How to Make Fitness Part of Your Overall Self-Care Plan Even with a Herpes Outbreak
If you are afraid to exercise for fear that physical activity will trigger an outbreak, don’t be. A healthy, balanced lifestyle should include fitness -- even when you have herpes. Keeping your body healthy might even help prevent some outbreaks since exercise boosts the immune system and lowers stress. Keep reading for ways to include fitness in your life as part of a healthy self-care routine.
Participating in a balanced self-care plan is important, but many people misunderstand what that means. Prioritizing your basic needs to promote good health and wellness is at the core of self-care. Self-care should not be stressful or done in response to an issue, such as adjusting your lifestyle after a major illness or personal setback. Instead, you should adjust your lifestyle to prevent problems from occurring in the first place. As PsychCentral explains, fitness is a vital component in a balanced self-care plan. You don’t need to make your life revolve around it though, since as little as 20 to 30 minutes per day can make a significant difference in your health.
Bring the workout home
Do you work from home? Or do your kids’ schedules keep you running around before and after work every day? Sometimes visiting a traditional gym sounds great, but your responsibilities don’t afford much time to make it to one. If getting to the gym regularly is difficult for you or if you’d like to save money (the average cost for a gym membership is $58 a month), consider converting an area at home into your own private workout space. A corner of the garage, spare room, or section of your basement could be the perfect spot to set up a home workout area. You don’t need a lot of space, and adding inexpensive equipment can complete your home gym, making for a fitness plan that’s both convenient and effective to maintain. If you’re willing to shell out a little more to add a ceiling fan, flooring, and a pull-up bar, it’ll cost you between $145 and $381 in Rancho Santa Fe to hire a handyman to tackle these projects.
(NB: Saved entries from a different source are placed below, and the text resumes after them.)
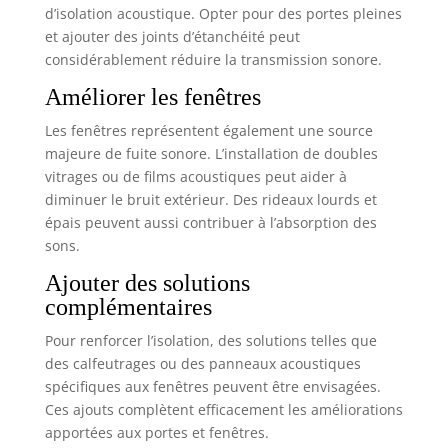
d’isolation acoustique. Opter pour des portes pleines
et ajouter des joints d’étanchéité peut
considérablement réduire la transmission sonore.
Améliorer les fenêtres
Les fenêtres représentent également une source
majeure de fuite sonore. L’installation de doubles
vitrages ou de films acoustiques peut aider à
diminuer le bruit extérieur. Des rideaux lourds et
épais peuvent aussi contribuer à l’absorption des
sons.
Ajouter des solutions
complémentaires
Pour renforcer l’isolation, des solutions telles que
des calfeutrages ou des panneaux acoustiques
spécifiques aux fenêtres peuvent être envisagées.
Ces ajouts complètent efficacement les améliorations
apportées aux portes et fenêtres.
Setting aside an hour or so every day for a workout is great in theory, but when your schedule is already packed it can be difficult, at best. Instead, try adjusting how you view fitness. Make it a point to increase physical activity throughout your day, rather than reserving a specific time slot for it. Spend your breaks stretching your legs with a stroll through the office building or around the block, walk to your coworker instead of sending an email, and stand up to pace while talking on the phone. Any opportunity you have to move around allows you to burn more energy than you would by being sedentary.
Take the stairs
One of the simplest ways to add exercise to an already busy day is to substitute riding an elevator for taking the stairs. Stair climbing can even effectively replace a trip to the gym, with some studies indicating a 175-pound person burns 21 calories climbing stairs for two minutes, versus two calories on a one-minute elevator ride. Parking garages offer plenty of steps, and office buildings can mean several stories of stairs. If you aren’t used to climbing the stairs, try getting off the elevator a floor or two early at first, rather than tackling several flights right off the bat.
Shop like you mean it
When you run errands, make the most of your outing. As The Guardian explains, changing up your shopping trips can mean adding exercise to your lifestyle. Park at the far end of the parking lot or, better yet, a block away. Maintain good posture to work your core while shopping, and be sure to return your shopping cart properly after you unload it. Also, consider hauling your bags by hand, loading yourself up on both arms to carry them, rather than pushing them by cart to your vehicle.
Do things you enjoy
Making fitness a priority is particularly tough if you don’t enjoy it. One way to better adhere to a workout regimen is to participate in activities you enjoy. With that in mind, don’t discount hobbies as a form of exercise. Think about engaging in things you look forward to doing, whether it’s geocaching, dancing, walking your dog, gardening, or playing on the playground with your kids.
Fitness can be part of anyone’s lifestyle and is an important aspect of balanced self-care. And when you have herpes, keeping yourself well is essential to your overall health. Look for ways to be more active—there are more opportunities than you likely realize. Whatever works out for you is great... you just need to find the right fit.